Australian Marek Polgar’s haunting but molasses-slow debut operates under the “Matrix”-like principle that people are tools of an engineered purpose and cities no more than a elaborate playpen housing those too lazy or lost to understand their fate.
In an unnamed but straightforward metropolis, a group of earnest but estranged people prowl streets and buildings seeking an exit from a world of “ghosts and cardboard cutouts.” The character around which Polger builds his story, Alice (Kylie Trounson), is a math wizard who has dedicated her life to solving the riddle of the maze, namely that humanity is the sum of framework from which there is an exit, a door, a hatch, and she believes she knows wear.

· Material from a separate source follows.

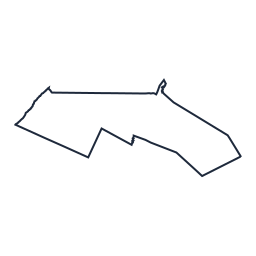 the district of Bom Jesus, Piauí, Brazil
{"feature_id": "56859067B33119393246382", "entity_name": "Bom Jesus", "entity_type": "district", "adm_level": 2, "iso_a3": "BRA", "parent_name": "Brazil", "parent_adm1": "Piauí", "projection": "orthographic", "projection_center": [-44.755, -9.265], "detail": "fine", "context": "isolated", "style": "outline", "palette": "slate", "viewbox_px": 256, "rotation_deg": 0, "n_neighbors": 0, "source": "geoboundaries", "source_scale": "gbopen_adm2", "svg_char_len": 2077}
<svg xmlns="http://www.w3.org/2000/svg" viewBox="0 0 256 256"><path d="M15.4,124.7L44.4,137.8L63.1,146.1L66.0,147.4L88.2,157.4L101.6,128.5L131.6,144.8L131.8,144.2L132.1,143.2L132.7,142.7L132.4,142.3L132.9,141.8L132.6,141.2L133.0,140.9L132.3,140.7L132.8,139.8L133.4,138.9L133.0,138.8L132.7,138.3L133.0,138.0L133.4,137.8L133.5,137.2L133.7,136.1L133.7,135.6L135.8,136.4L145.5,139.9L150.8,142.6L165.8,148.4L170.2,150.1L176.4,152.5L189.8,164.7L195.3,169.7L202.1,176.0L219.6,167.2L240.0,156.9L240.3,156.5L240.6,156.2L235.6,148.0L229.5,138.1L227.7,135.3L194.2,114.9L193.7,114.6L179.7,106.1L173.6,102.4L163.6,93.5L162.8,92.6L162.4,92.2L162.4,91.7L162.1,92.0L161.8,91.0L162.1,90.6L162.5,90.9L162.2,90.1L162.5,89.2L162.8,89.6L163.0,89.1L162.5,88.6L162.5,87.8L162.0,87.3L162.6,86.9L163.2,86.5L163.4,86.8L164.0,87.1L164.5,86.4L164.8,85.9L165.2,85.5L165.2,85.1L165.2,84.6L165.4,84.0L165.8,83.7L163.9,80.0L159.6,85.7L157.9,90.5L157.1,92.5L156.2,94.4L155.7,94.2L155.3,93.9L154.6,93.5L153.6,93.2L152.5,93.2L151.8,93.4L151.2,93.4L150.6,93.5L150.2,93.3L149.7,93.2L149.2,93.3L148.2,93.2L146.8,93.4L146.0,93.4L145.4,93.5L114.9,93.2L102.7,93.1L100.9,93.1L91.1,93.0L52.0,92.6L51.5,92.2L51.1,91.5L50.4,90.5L49.9,89.9L49.3,89.5L48.9,89.0L48.7,88.3L48.8,87.8L48.4,88.1L48.0,88.3L47.6,88.6L47.4,89.1L46.5,89.9L46.0,90.2L45.7,90.9L45.0,91.2L44.8,91.6L44.3,92.0L43.7,92.4L43.2,93.1L42.2,93.4L41.8,93.7L41.5,94.2L41.3,94.6L40.9,95.0L40.6,95.3L40.3,96.0L39.5,96.1L39.1,96.8L38.6,97.3L37.8,98.1L37.4,98.4L37.1,99.1L36.7,99.7L36.1,100.2L35.6,100.4L35.4,101.0L35.0,101.2L34.5,101.3L34.4,101.8L34.0,102.6L34.0,103.1L33.8,103.5L33.5,104.2L33.0,104.4L32.7,105.3L32.8,105.8L32.3,106.7L31.8,107.0L31.3,108.0L30.8,108.2L30.6,108.9L29.8,109.3L29.4,110.0L29.0,110.0L28.3,110.6L28.1,111.2L27.4,111.7L27.1,112.0L25.8,112.8L25.6,113.5L25.4,114.2L25.2,114.8L24.8,115.5L24.4,116.1L24.1,116.5L23.7,117.2L23.4,117.5L23.1,118.0L22.5,118.6L22.0,118.9L20.5,120.3L20.1,120.8L19.6,121.3L18.9,121.8L18.2,122.4L17.9,122.9L17.2,123.3L16.5,123.8L16.2,124.1L15.7,124.2L15.4,124.7Z" fill="none" stroke="#1e293b" stroke-width="2"/></svg>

Much of her disjointed if visually sublime search is framed with a sense of the fraught that Peter Weir brought to his early Aussie efforts and which Samuel Beckett applies to Godot, diligence tied to absurdity tied to urban tedium tied to alienation.
An ominous-looking land developer named John (David Kemp) has bought out hundreds of city buildings, only to close them, determined they don’t contain “the door.” “Why,” he asks eerily, musing on the city’s residents, “does the maze turn them into scurrying rats?”
That of course is the story’s point: that humans are just going through the paces of urban drudgery without asking the only right question: How do I get out? But to what? “I need to get inside,” Alice tells the camera. “It’s hard to explain.” Too hard for Polgar, but that doesn’t stop him from trying.